# Oefentekst:
◆ ◆ ◆ ◆ ◆ ◆ ◆

Nieuwsarchief
Geen derogatie en geen stalaanpassingen
Dit jaar heeft de familie Buijs besloten geen gebruik te maken van derogatie. Geen derogatie betekent in ieder geval dat zij niet meer hoeven te voldoen aan de eis van 80% grasland. In de Gecombineerde opgave voor 2022 bestaat het bouwplan uit circa 65% gras, 28% mais en 7% veldbonen.
“Joris Buijs kan in 2022 zijn bouwplan aanpassen, omdat hij meer land binnen het bedrijf zelf gaat gebruiken. Voorgaande jaren teelde hij zijn krachtvoer bij andere bedrijven in de buurt. Door meer land en eigen krachtvoerteelt kan Joris het bouwplan voor 2022 anders invullen dan voorgaande jaren en kan hij de eis van 80% grasland loslaten”, geeft Paul Blokker aan. Paul is adviseur Mest & Mineralen bij DLV Advies en begeleidt de familie Buijs vanuit het project Koeien & Kansen.

◆ ◆ ◆ ◆ ◆ ◆ ◆

# Beschikbare gegevens:
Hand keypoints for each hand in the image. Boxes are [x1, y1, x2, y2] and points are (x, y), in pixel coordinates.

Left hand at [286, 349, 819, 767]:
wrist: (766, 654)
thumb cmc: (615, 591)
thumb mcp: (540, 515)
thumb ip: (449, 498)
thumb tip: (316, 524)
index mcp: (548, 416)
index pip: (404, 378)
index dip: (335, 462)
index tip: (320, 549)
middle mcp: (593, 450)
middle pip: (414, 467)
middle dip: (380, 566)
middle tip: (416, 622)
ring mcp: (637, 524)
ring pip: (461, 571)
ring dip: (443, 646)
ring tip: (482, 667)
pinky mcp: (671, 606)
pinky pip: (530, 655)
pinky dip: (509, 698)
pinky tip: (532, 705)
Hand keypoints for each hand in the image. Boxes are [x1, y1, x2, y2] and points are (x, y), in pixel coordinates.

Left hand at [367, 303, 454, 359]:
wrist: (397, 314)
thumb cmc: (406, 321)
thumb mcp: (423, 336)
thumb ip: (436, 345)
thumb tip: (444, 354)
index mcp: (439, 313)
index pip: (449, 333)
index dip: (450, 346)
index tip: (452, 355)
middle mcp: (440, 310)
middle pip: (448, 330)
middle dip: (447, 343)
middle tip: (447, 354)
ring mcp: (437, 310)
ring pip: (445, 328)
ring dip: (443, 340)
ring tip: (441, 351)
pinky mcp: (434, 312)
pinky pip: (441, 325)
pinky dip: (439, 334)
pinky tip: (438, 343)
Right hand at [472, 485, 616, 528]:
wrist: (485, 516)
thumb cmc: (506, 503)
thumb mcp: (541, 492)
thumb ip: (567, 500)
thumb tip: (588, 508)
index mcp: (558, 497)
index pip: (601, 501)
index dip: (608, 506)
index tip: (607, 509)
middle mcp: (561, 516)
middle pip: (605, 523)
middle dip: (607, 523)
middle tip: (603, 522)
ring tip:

◆ ◆ ◆ ◆ ◆ ◆ ◆

# Opdracht:
Geef alstublieft het stuk uit de tekst over derogatie tussen "Nieuwsarchief" en "Koeien & Kansen.", beide inbegrepen, woordelijk weer.

# Uitgewerkte opgave:
Nieuwsarchief
Geen derogatie en geen stalaanpassingen
Dit jaar heeft de familie Buijs besloten geen gebruik te maken van derogatie. Geen derogatie betekent in ieder geval dat zij niet meer hoeven te voldoen aan de eis van 80% grasland. In de Gecombineerde opgave voor 2022 bestaat het bouwplan uit circa 65% gras, 28% mais en 7% veldbonen.
“Joris Buijs kan in 2022 zijn bouwplan aanpassen, omdat hij meer land binnen het bedrijf zelf gaat gebruiken. Voorgaande jaren teelde hij zijn krachtvoer bij andere bedrijven in de buurt. Door meer land en eigen krachtvoerteelt kan Joris het bouwplan voor 2022 anders invullen dan voorgaande jaren en kan hij de eis van 80% grasland loslaten”, geeft Paul Blokker aan. Paul is adviseur Mest & Mineralen bij DLV Advies en begeleidt de familie Buijs vanuit het project Koeien & Kansen.